In the latest rally in Vancouver city, Liu denounced the organisers of the racist rally for making “nasty comments about Canada’s multiculturalism.”
“Multiculturalism is what makes the Canadian society strong and free,” said Liu at the event.
Describing Vancouver as one of Canada’s most culturally-diverse cities, he said racism “makes neighbours turn against each other, generates hate between people, and injects fear into a peaceful community.”
“We need to educate the government and people in British Columbia about their history. It wasn’t only white people who built up this province,” said Liu. Other groups including the Chinese played major roles, but have been downplayed or dismissed in the mainstream version of the province’s history.
Having worked with Liu in organising last year’s rallies as well as the August 19 gathering, Lisa Descary, a veteran activist in Vancouver, describes him as “a thoughtful and hardworking ally in our anti-racist work.”
Descary said she appreciates Liu’s willingness to inform the Chinese community about the nature of the racist groups operating in Canada.
“He has also been wonderful at mobilising people from the community to come out to rallies,” she said. The two allies and others are planning to hold another anti-racist rally on Sept 30.
Liu’s Hong Kong upbringing has also made him partial to human rights issues.
He’s a critic of Beijing’s poor human rights record as shown in its heavy-handed treatment of the late human rights campaigner Liu Xiaobo who died of cancer in July. No relation to the 2010 Nobel Peace Prize winner, Edward Liu the journalist is building a reputation for speaking out against social injustice committed by both racist groups and the Chinese government.

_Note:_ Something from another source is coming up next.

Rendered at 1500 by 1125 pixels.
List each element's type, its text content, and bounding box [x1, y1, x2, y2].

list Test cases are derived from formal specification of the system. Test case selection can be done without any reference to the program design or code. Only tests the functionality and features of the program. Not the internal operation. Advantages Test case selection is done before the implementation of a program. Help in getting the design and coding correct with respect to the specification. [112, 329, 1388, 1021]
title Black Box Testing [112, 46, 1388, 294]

Henry Chau: human rights and democracy in China
The small group of campaigners for human rights in China recently lost their best known member, Henry Chau, who helped found the Vancouver Society in Support of Democratic Movement (VSSDM).
A group of about 20 Hong Kong migrants in Vancouver founded the society shortly after Beijing ordered troops to kill student protestors in Tiananmen Square on June 4 1989. Chau was among the founders.

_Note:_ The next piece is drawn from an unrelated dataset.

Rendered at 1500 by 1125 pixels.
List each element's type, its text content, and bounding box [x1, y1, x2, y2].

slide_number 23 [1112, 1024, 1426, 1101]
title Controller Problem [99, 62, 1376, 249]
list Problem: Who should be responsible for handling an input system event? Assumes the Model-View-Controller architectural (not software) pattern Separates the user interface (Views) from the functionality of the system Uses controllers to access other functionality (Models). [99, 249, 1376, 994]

He was elected as chair of the VSSDM in 1995 and held the post till his death, said Mabel Tung, who has taken over as the society’s new head.

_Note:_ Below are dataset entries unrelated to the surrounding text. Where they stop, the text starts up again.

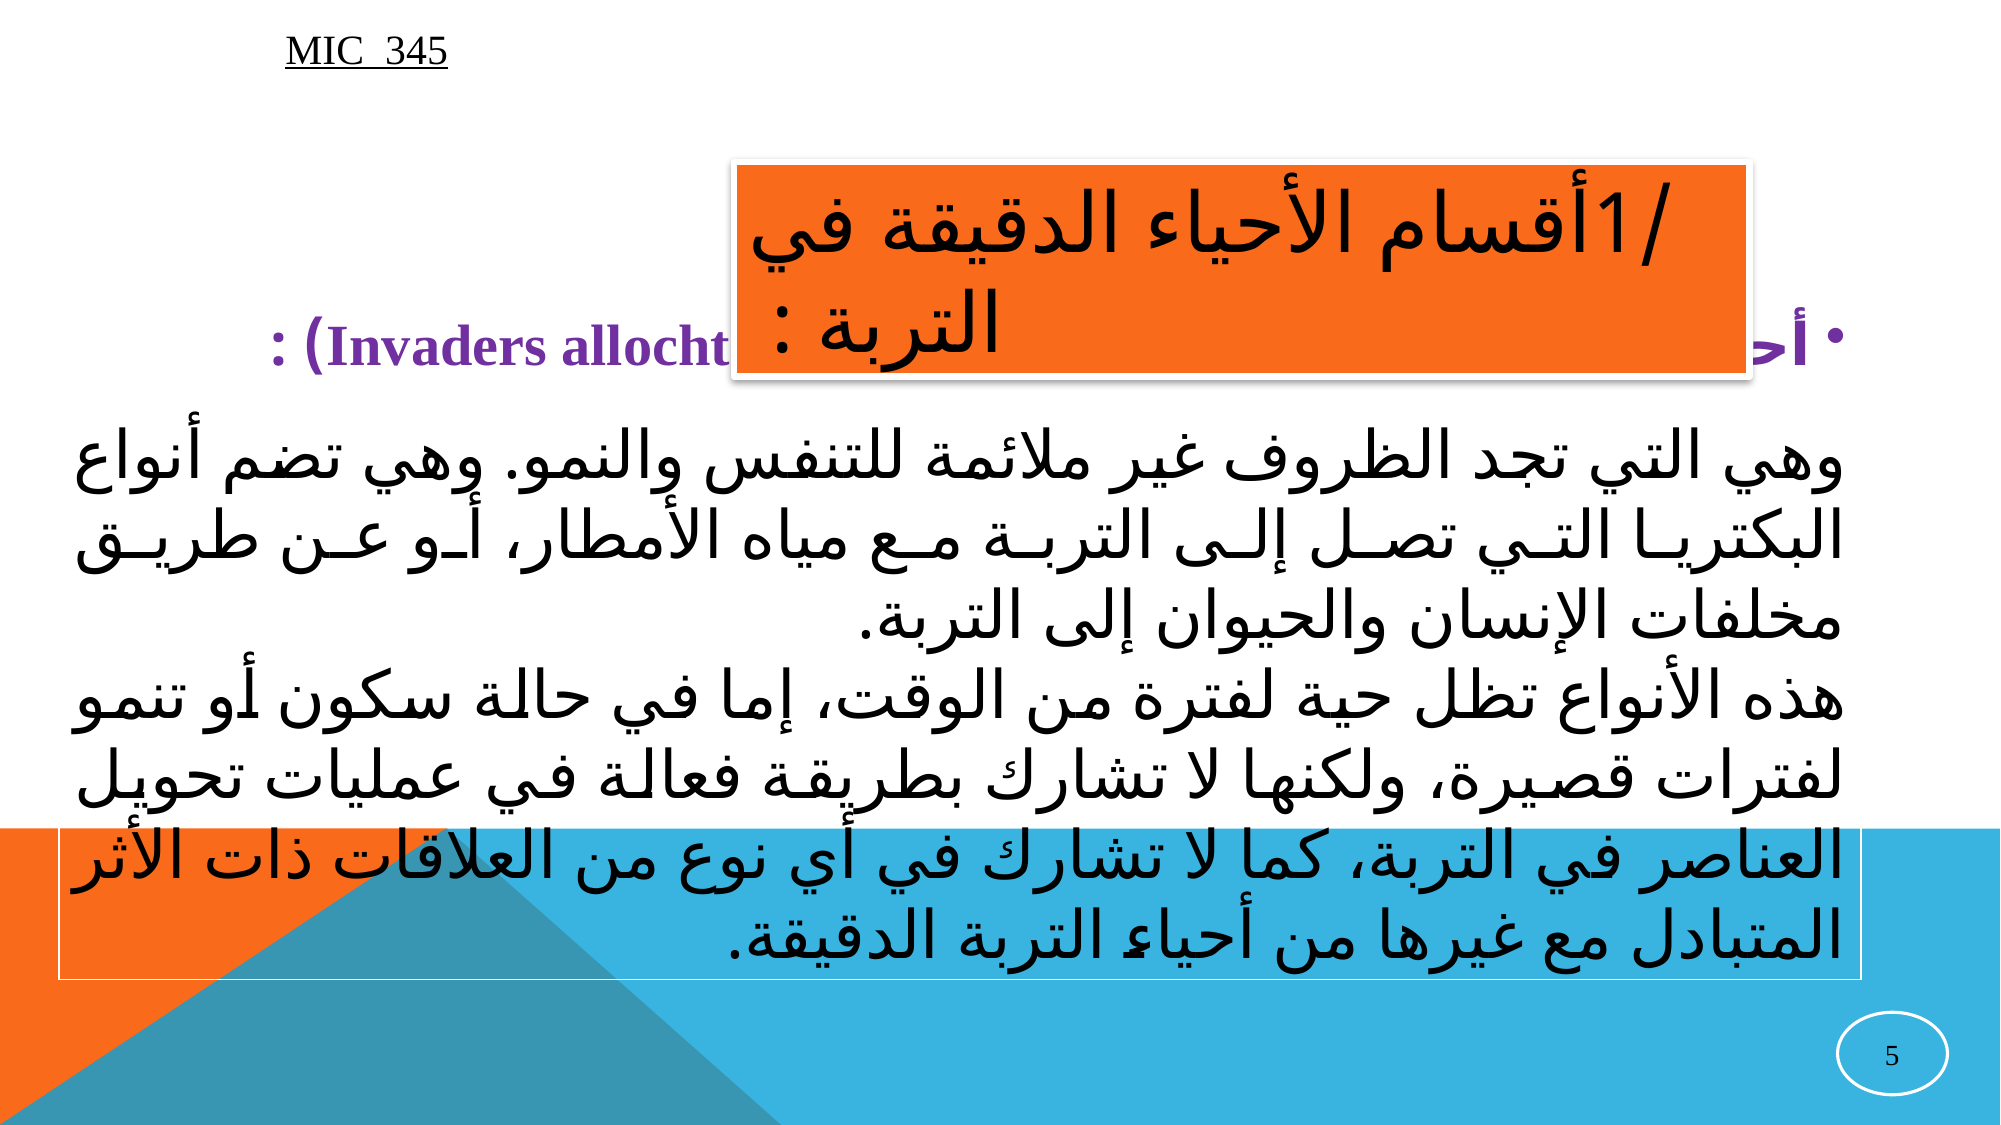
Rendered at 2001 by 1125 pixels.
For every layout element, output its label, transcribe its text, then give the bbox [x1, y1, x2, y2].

text_box /1أقسام الأحياء الدقيقة في التربة : [731, 159, 1753, 380]
text_box MIC 345 [270, 0, 1721, 121]
text_box أحياء دقيقة تدخل التربة عرضاً : (Invaders allochthonous) : وهي التي تجد الظروف غير ملائمة للتنفس والنمو. وهي تضم أنواع البكتريا التي تصل إلى التربة مع مياه الأمطار، أو عن طريق مخلفات الإنسان والحيوان إلى التربة. هذه الأنواع تظل حية لفترة من الوقت، إما في حالة سكون أو تنمو لفترات قصيرة، ولكنها لا تشارك بطريقة فعالة في عمليات تحويل العناصر في التربة، كما لا تشارك في أي نوع من العلاقات ذات الأثر المتبادل مع غيرها من أحياء التربة الدقيقة. [59, 220, 1862, 980]
slide_number 5 [1835, 1010, 1950, 1097]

In a statement, the VSSDM described Chau as “one of the strongest voices in Canada to condemn the massacre that happened in and around Beijing’s Tiananmen Square.”
Tung told the Harbour Times that the society will continue with its work to keep VSSDM as “a vital force in promoting and defending the universal values of human rights, freedom, justice and democracy in China.”
The society notched up one of its most notable achievements in recent years by sponsoring the visit of China critic Lam Wing-kee to Vancouver in May.
Lam, one of the bookstore owners abducted by Chinese security forces in 2015 and held without charge for months, gave an anti-Beijing talk in Cantonese to more than 100 Canadians with Hong Kong ties. The talk at the University of British Columbia was organised by the Vancouver Hong Kong Forum Society (VHKFS).
Tung said VSSDM will continue to organise its annual June 4 Democracy Walk and the candlelight vigil in front of the Chinese Consulate along Vancouver’s Granville Street.
“Henry was deeply loved and respected by his family, friends and comrades. He will be greatly missed,” she said.